Cada vez que la tragedia nos sorprende prometemos que ello no volverá a ocurrir. Más, cuando ella impacta a la colectividad y sus dimensiones alcanzan proporciones de lo absurdo.
Sin embargo, cuando se vuelve a presentar, nos damos cuenta de lo poco que aprendemos de la anterior, de lo lejos que estamos de hacer de la tragedia la mejor de las enseñanzas, el más sólido cimiento del futuro.
Y esto es aplicable no sólo a las tragedias naturales, frente a las cuales tenemos poco margen de maniobra, sucede en el espacio de la economía, de las relaciones sociales, de la política.
El tropezarnos con la misma piedra no es la excepción sino la regla, razón por la cual los enormes costos que cada tragedia conlleva, son nuevamente pagados cada vez que el ciclo se cumple.
Sin embargo como todo aprendizaje, el de la tragedia requiere de método para el cual la primera condición es la exacta revisión de sus causas, inducidas o naturales, personales o colectivas, controlables o incontrolables.
Es obvio que nadie quiere responsabilizarse de la tragedia y emplea todo tipo de argumentos para evadir la culpa presunta o verdadera, como es obvio también que un suceso trágico representa la inmejorable oportunidad para hacer prevalecer una tesis sobre otra, un grupo ante otro, un partido frente a su oponente.
De estas actitudes, tanto explicables como inconvenientes, se deriva el principal problema que hemos tenido para aprender de la tragedia y evitar que vuelva a presentarse. La poco clara evaluación de lo que sucedió, de lo que no funcionó, se ve dominada por las excusas y argucias para diluir la responsabilidad y por el alud de voces que pretenden la sentencia inapelable.
En la tragedia de Acapulco muchas cosas fallaron; unas atribuibles a la autoridad, otras a los individuos, como también muchas otras funcionaron con la oportunidad necesaria para evitar que la gran tragedia se desdoblara en muchas tragedias más, caso relevante el del Ejército mexicano que pudo instrumentar los mecanismos de ayuda y salvaguarda y en muy poco tiempo, merced a su organización y preparación. La confianza que los miles de damnificados entregaron a las fuerzas armadas, valora cabalmente esta eficacia.

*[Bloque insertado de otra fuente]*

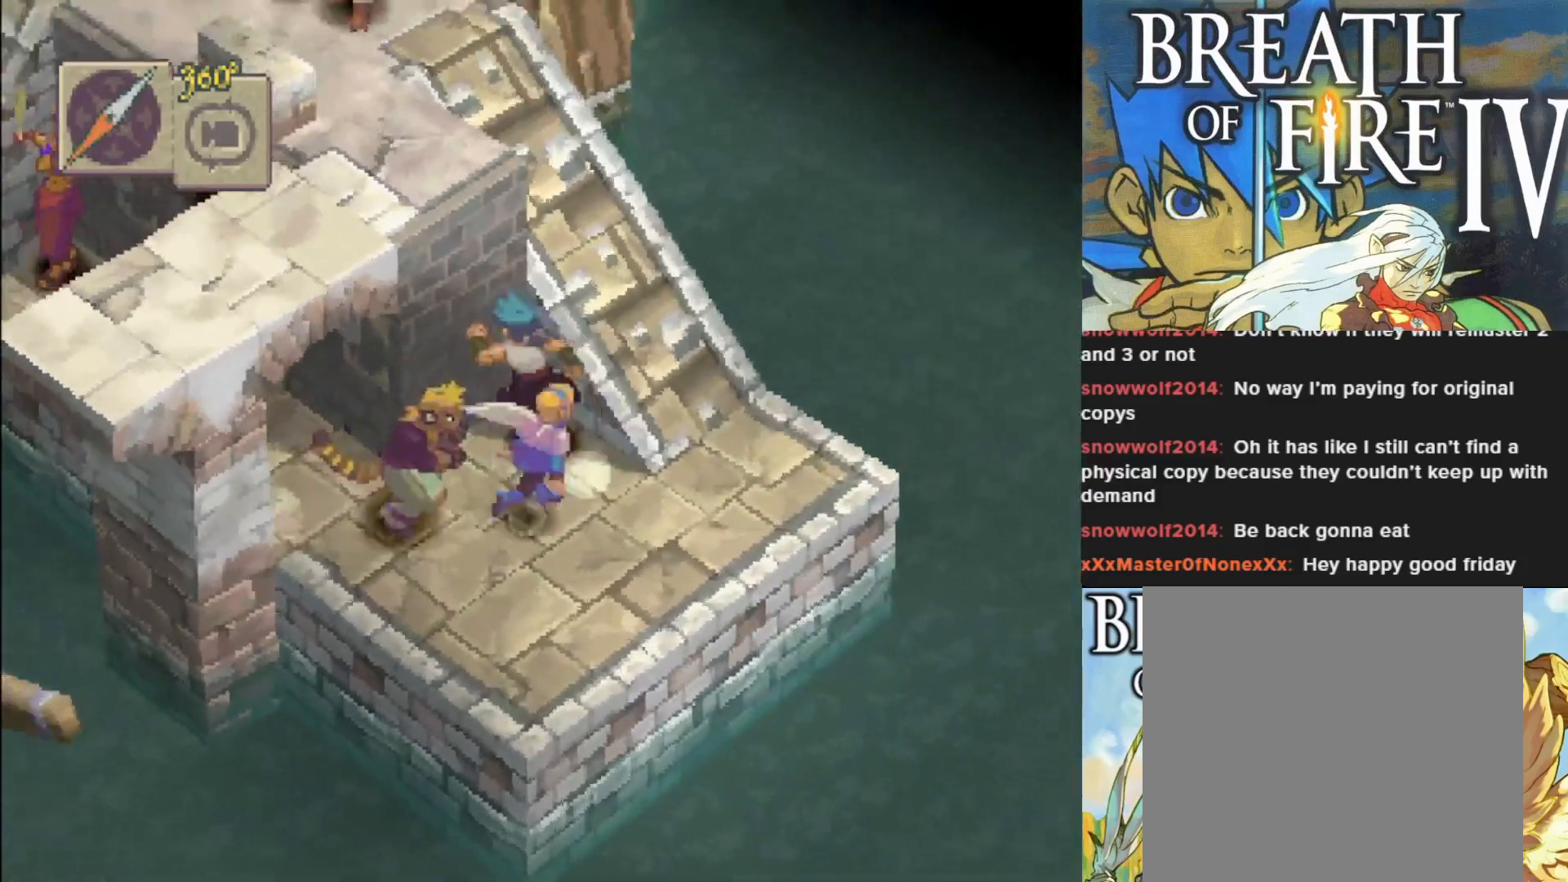
{"buttons": ["CIRCLE"], "left_stick": "down-right", "events": [[183, "left_stick", "right"], [300, "left_stick", "down-right"]]}
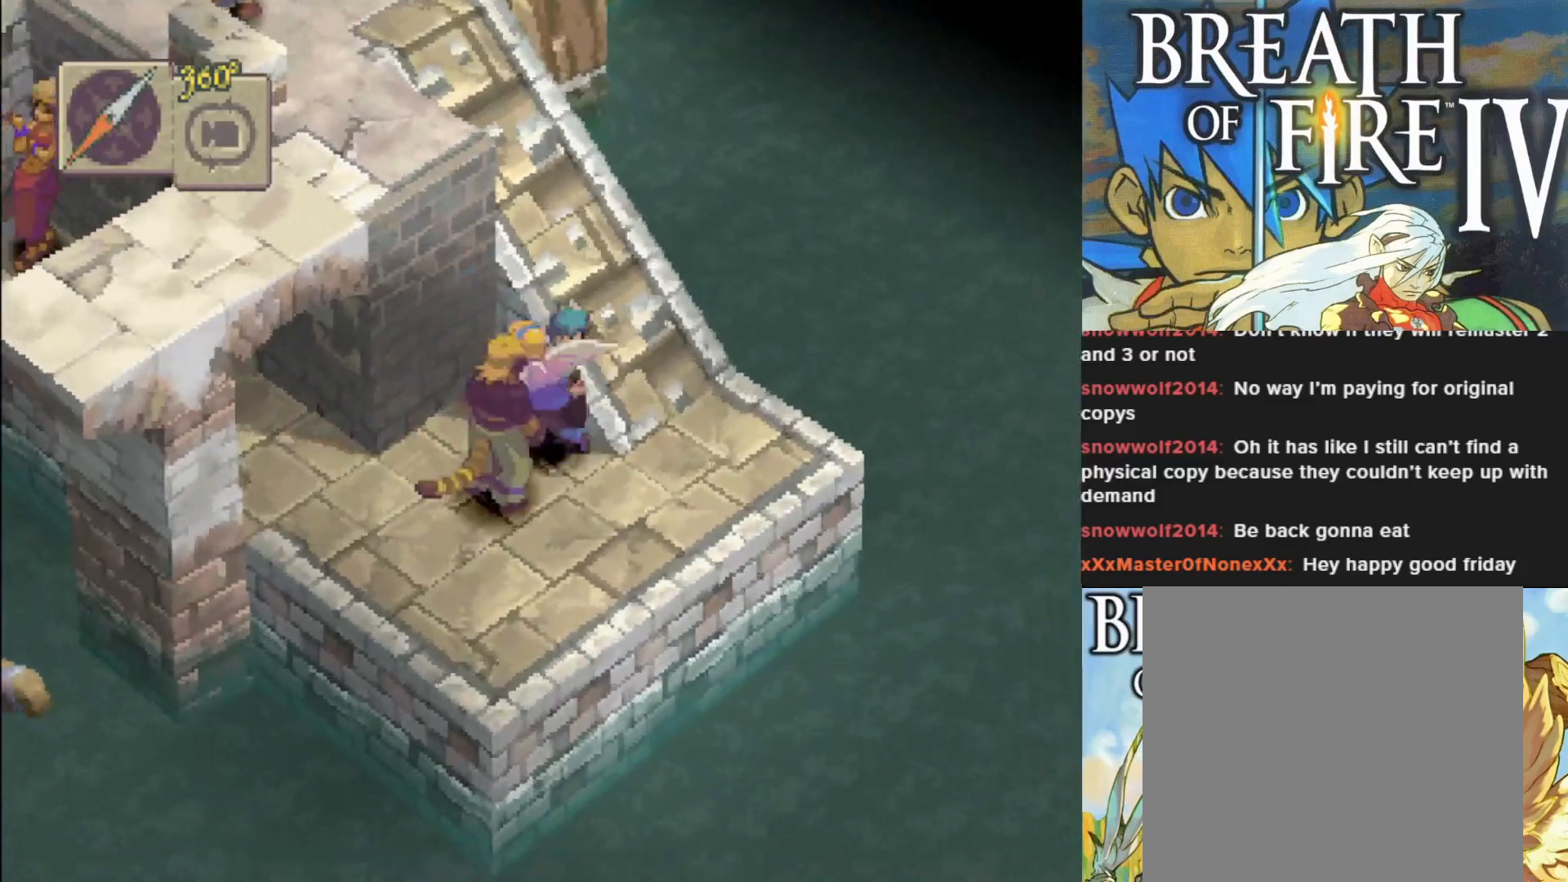
{"buttons": ["CIRCLE"], "left_stick": "up-left", "events": [[217, "left_stick", "up-right"], [317, "left_stick", "up"], [500, "left_stick", "up-left"]]}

Junto con la enorme tarea de reconstrucción que ahora se inicia, debemos aprovechar los nuevos equilibrios políticos para revisar con amplitud de miras, con responsabilidad, qué fue lo que falló, qué lo que funcionó, no para castigar o denostar, sino para aprender de la tragedia y evitar así que los enormes costos que implicó se conviertan en uno de los muchos que seguiremos pagando en el futuro.
La política, cuando es de verdad, cuando se convierte en la diaria construcción de los cimientos del provenir, demuestra que su eficacia radica justamente en ser capaz de aprender de la historia no sólo para evitar repetir sus errores, sino para crecer junto con ellos. La estoica lección de los guerrerenses y de los oaxaqueños, debemos convertirla en una lección de futuro y no en una oportunidad para la revancha del pasado.